Adding trailing zeros (like writing 3.5 as 3.50) makes it easier to compare digit by digit. It does not change the value of the number.
Q3. Is 0.9 greater than 0.85?
Yes. Write 0.9 as 0.90. Compare tenths: 9 > 8. So 0.90 > 0.85.
Q4. What is ascending order?
Ascending order means arranging numbers from smallest to largest. For example, 1.2, 1.5, 1.8 is in ascending order.
Q5. What is descending order?
Descending order means arranging numbers from largest to smallest.
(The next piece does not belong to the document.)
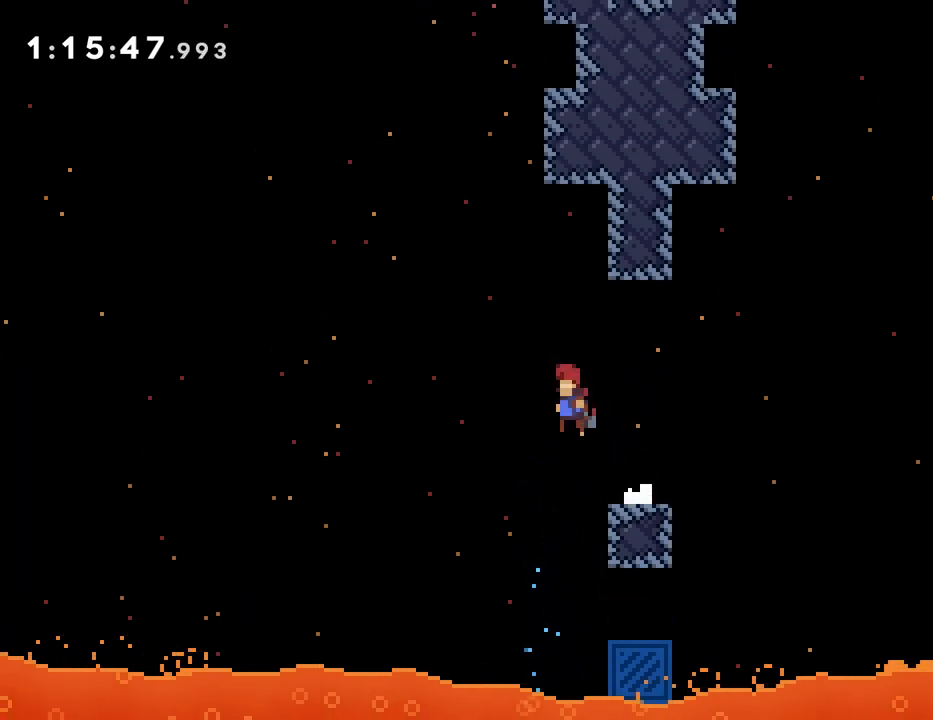
{"buttons": ["R1", "DPAD_UP", "DPAD_RIGHT"], "events": [[83, "DPAD_UP", "down"], [100, "DPAD_LEFT", "up"], [167, "SQUARE", "down"], [300, "SQUARE", "up"], [317, "CROSS", "up"], [417, "DPAD_RIGHT", "down"], [433, "R1", "down"]]}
For example, 5.9, 5.6, 5.1 is in descending order.
Q6. Can there be decimals between 2.3 and 2.4?
Yes, infinitely many. Examples: 2.31, 2.35, 2.39. You can always find more by using more decimal places, like 2.315 or 2.372.
Q7. Is 0.5 the same as 0.50?
Yes. Adding a zero after the last decimal digit does not change the value. 0.5, 0.50, and 0.500 are all equal to five-tenths.
Q8. Why do students confuse 0.18 with being larger than 0.9?
Because 18 > 9 as whole numbers. But in decimals, you must compare place by place: 0.18 has 1 tenth, while 0.9 has 9 tenths. Since 1 < 9, 0.18 < 0.9.